Data Transformation (Statistics)

The scattering diagram in which the areas of sovereign states and dependent territories in the world are plotted along the vertical axis relative to the population of these countries, plotted along the horizontal axis. The top chart uses raw data. In the lower graph, the areas and populations are transformed using a logarithmic function.

Data transformation is the application of a deterministic mathematical function to each point of a data set, that is, each data point z _i is replaced by a converted value $y_{i}=f(z_{i})$ ${\ displaystyle y_ {i} = f (z_ {i})}$ ${\ displaystyle y_ {i} = f (z_ {i})}$ where f is a function. Transformations are usually applied so that the data is more suitable for the statistical inference procedure that you want to apply, to improve interpretability, or for representation.

Almost always, the function that is used to transform the data is reversible , and usually continuous . Conversion is usually applied to a collection of comparable metrics. For example, if we work with data on people's incomes in a certain currency , the income of each person is usually converted using a logarithmic function.

Content

Motivation

Guidance on how data should be transformed or whether it should be transformed at all should come from a specific statistical analysis. For example, a simple way to construct an approximately 95% confidence interval for the mathematical expectation of a population is to take the arithmetic mean plus or minus two standard errors . However, the constant factor 2 used here refers to the normal distribution and is applicable only if the arithmetic mean varies approximately according to the normal law. The central limit theorem states that in many situations the arithmetic mean does not vary according to the normal law if the sample size is large enough. However, if the population is substantially asymmetric and the sample size is moderate, the approximation given by the central limit theorem may be poor, and the resulting confidence interval will most likely have the wrong . Then, in the case when there is evidence of a significant asymmetry of the data, usually the data is converted to a symmetric distribution before constructing a confidence interval. If necessary, the confidence interval can be converted back to the original scale, using the inverse to that used for data conversion.

Data can also be converted to facilitate visualization. For example, suppose we have a scatter chart in which the points are the countries of the world, and the data values shown on the graph reflect the area and population of each country. If the graph is made from non-transformed data (for example, square kilometers for the area and the number of people in the population), most countries will end up in a dense cluster in the lower left corner of the graph. Some countries with a very large area and / or population will be distributed liquidly over the main area of the schedule.
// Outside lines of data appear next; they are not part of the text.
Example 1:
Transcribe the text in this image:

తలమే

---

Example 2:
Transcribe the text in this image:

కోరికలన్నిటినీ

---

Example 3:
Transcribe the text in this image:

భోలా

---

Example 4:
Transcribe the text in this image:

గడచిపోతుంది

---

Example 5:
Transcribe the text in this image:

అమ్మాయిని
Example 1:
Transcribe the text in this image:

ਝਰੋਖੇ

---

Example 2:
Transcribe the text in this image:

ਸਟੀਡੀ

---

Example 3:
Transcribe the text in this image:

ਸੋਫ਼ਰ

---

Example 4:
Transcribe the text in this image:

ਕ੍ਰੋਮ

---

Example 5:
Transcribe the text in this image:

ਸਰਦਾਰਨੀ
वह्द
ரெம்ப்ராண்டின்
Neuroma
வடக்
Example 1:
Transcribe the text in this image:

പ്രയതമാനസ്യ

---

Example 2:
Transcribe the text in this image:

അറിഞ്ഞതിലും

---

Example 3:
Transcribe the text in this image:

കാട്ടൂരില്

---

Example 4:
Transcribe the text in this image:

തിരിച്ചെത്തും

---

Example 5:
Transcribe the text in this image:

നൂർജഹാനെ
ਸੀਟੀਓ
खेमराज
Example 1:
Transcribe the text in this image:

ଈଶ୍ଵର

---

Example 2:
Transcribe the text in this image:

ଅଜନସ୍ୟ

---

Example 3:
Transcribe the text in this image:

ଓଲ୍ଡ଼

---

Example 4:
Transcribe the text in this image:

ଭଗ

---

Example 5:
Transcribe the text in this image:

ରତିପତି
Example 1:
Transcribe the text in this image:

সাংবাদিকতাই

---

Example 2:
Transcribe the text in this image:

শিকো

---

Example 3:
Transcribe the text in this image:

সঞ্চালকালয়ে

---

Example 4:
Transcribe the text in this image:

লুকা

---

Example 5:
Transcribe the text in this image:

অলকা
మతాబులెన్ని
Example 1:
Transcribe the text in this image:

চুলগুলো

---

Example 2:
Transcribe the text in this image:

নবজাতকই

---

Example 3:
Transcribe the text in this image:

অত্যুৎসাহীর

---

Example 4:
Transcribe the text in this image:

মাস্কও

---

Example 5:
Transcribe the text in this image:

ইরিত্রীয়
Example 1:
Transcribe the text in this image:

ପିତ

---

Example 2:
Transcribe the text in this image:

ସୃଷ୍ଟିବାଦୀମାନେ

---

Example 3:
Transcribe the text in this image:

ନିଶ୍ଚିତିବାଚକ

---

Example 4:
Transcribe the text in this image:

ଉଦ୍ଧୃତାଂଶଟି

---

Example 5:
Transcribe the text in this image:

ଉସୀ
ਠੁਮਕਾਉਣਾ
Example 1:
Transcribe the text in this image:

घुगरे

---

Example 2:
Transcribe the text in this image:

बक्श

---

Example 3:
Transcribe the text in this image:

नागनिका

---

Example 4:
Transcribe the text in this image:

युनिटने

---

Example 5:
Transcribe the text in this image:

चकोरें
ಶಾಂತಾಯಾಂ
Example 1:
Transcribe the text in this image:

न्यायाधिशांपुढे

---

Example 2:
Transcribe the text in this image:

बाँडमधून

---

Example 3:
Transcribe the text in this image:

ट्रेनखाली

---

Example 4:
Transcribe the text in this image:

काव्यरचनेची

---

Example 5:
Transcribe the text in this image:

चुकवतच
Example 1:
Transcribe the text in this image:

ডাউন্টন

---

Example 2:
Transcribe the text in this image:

Simple scaling of units (for example, to thousands of square kilometers or to millions of people) does not change the situation. However, during the logarithmic transformation of both area and population, points will be distributed more evenly on the graph.

The final reason for data conversion may be improved interpretability, even if no formal statistical analysis or visualization is intended. For example, suppose we compare cars in terms of their fuel economy. These data are usually presented as “kilometers per liter” or “miles per gallon”. However, if the goal is to determine how much extra fuel per person you need to use per year, if you use one car compared to another, it is more natural to work with data converted using the 1 / x function, which gives liters per kilometer or gallons per mile.

In Regression

Linear regression is a statistical technique for linking the dependent variable Y with the more or less independent variables X. The simplest regression models reveal a linear relationship between the mathematical expectation of Y and each independent variable (if other independent variables are fixed). If linearity is not fulfilled, even approximately, sometimes it is possible to transform either independent variables or dependent variables in a regression model to improve linearity.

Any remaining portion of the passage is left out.